Has the government learned any lessons from that? No, it is doing exactly the same thing right now in spending $1 billion in the first two weeks of the fiscal year on all kinds of pork-barrelling and handing out grants to friends. That has to end and the only way that will end ultimately is not to just change chairs on the Titanic . It is to elect a new government.
I want to argue that my leader and the Conservative Party could make some positive changes. Those guys have had their chance. They have been here for 10 years and all we have seen is mismanagement, waste and in some cases, I am sad to say, outright corruption. That has to end.
That is where the new Conservative Party can make some very positive changes. We are advocating that the government be much more careful with taxpayer money and that we trim wasteful spending. We would get rid of the firearms registry. We would get rid of the huge amount of discretionary spending that is used by Liberal ministers to reward friends. All the grants and outright gifts to friends has to come to an end. Huge bureaucracies for crazy programs like the firearms registry have to come to an end.
We have to take the savings and put it into things that really do make a difference in the lives of people like cutting the waiting list for surgery, ensuring that students are not in debt up to their ears when it comes to higher education and of course properly funding our military and ensuring that it has the equipment it needs when it takes on dangerous missions around the world.

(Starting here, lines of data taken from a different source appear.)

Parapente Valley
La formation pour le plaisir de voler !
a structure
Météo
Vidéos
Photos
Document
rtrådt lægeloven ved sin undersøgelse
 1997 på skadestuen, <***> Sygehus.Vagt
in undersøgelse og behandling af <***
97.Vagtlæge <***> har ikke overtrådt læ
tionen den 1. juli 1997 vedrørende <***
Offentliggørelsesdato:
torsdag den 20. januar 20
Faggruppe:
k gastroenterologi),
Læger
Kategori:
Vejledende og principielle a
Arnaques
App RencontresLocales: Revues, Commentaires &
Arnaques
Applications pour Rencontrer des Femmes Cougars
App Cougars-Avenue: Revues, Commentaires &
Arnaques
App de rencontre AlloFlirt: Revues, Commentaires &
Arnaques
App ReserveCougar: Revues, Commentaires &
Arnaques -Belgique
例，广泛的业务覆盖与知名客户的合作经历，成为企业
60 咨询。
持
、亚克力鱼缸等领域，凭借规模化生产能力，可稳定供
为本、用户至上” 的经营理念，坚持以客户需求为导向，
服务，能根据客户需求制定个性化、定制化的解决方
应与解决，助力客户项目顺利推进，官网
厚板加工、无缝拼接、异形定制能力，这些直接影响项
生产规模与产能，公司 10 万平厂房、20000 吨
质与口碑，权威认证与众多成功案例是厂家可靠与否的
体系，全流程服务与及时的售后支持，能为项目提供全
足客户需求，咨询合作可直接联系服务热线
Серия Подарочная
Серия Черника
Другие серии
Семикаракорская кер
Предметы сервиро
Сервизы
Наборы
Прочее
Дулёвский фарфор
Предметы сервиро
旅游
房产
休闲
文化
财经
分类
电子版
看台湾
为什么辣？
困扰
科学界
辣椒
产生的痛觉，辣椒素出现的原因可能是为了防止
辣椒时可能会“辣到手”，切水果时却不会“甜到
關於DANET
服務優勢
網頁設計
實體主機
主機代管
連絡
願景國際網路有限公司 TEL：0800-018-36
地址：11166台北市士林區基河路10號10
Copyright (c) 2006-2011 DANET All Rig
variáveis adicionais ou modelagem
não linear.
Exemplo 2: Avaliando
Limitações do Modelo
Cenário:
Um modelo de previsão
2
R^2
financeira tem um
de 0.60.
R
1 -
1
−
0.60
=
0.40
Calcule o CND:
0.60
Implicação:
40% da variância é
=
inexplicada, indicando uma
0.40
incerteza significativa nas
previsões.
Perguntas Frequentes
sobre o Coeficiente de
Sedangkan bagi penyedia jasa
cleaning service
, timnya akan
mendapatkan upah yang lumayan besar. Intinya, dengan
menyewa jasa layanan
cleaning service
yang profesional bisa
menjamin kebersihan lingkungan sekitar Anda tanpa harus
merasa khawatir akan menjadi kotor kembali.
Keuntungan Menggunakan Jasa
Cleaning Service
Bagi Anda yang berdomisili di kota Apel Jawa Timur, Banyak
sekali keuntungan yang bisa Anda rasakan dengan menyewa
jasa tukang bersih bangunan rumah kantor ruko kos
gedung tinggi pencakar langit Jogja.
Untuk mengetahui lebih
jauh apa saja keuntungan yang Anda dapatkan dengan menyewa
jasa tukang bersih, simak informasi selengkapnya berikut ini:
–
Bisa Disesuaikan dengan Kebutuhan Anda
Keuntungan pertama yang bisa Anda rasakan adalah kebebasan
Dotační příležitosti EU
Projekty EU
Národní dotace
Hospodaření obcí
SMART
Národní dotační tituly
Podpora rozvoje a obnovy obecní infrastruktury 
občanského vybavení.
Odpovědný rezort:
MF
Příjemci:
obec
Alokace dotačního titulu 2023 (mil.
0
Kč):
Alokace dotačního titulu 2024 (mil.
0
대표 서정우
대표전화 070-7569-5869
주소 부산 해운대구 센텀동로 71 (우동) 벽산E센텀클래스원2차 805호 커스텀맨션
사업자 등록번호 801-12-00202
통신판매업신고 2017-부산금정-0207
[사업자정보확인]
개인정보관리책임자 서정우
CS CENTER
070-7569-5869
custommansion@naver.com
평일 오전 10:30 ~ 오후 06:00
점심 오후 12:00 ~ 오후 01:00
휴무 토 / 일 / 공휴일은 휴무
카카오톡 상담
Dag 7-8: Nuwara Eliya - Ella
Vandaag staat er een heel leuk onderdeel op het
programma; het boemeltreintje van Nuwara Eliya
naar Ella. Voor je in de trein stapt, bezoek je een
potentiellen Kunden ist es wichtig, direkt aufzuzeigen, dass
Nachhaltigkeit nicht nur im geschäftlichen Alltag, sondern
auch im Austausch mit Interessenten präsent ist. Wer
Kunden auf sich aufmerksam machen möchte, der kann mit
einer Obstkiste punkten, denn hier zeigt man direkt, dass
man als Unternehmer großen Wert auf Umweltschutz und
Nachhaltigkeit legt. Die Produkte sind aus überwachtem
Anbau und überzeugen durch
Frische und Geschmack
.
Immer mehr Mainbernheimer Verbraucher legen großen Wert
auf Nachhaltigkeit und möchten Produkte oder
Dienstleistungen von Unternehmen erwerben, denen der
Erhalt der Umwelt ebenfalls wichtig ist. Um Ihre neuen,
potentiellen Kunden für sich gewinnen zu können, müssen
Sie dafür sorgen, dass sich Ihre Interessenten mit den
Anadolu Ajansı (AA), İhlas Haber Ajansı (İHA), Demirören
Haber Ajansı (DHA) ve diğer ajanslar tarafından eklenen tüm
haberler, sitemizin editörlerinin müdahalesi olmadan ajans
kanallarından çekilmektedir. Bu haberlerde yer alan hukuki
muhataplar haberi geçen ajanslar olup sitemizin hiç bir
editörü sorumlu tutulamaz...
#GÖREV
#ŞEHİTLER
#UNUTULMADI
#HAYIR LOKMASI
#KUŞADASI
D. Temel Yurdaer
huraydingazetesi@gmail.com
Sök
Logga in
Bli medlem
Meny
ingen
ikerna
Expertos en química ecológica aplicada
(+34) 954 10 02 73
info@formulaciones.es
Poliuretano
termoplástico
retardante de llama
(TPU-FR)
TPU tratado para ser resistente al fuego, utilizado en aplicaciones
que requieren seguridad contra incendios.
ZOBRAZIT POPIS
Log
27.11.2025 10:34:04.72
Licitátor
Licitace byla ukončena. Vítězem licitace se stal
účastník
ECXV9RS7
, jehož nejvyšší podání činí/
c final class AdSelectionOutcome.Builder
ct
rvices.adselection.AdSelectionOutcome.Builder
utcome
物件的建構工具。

My time has just about come to an end. I will simply wrap up by asking the public to consider what we have discussed. We are in a situation where an election will be soon. The two parties will trot out their election platforms, which is fine. However, one thing we will not find on an election platform is this government talking about its records when it comes to spending. I think we will find that the Liberals will try to dodge that issue.
I move:
That the motion be amended by replacing all the words after the word “That” with:
“this House declines to give second reading to Bill C-30, an act to implement certain provisions of the budget tabled in Parliament on March 23, 2004, since the principle of the bill fails to address the government's record of wasteful spending and does little to tackle the real priorities of Canadians”.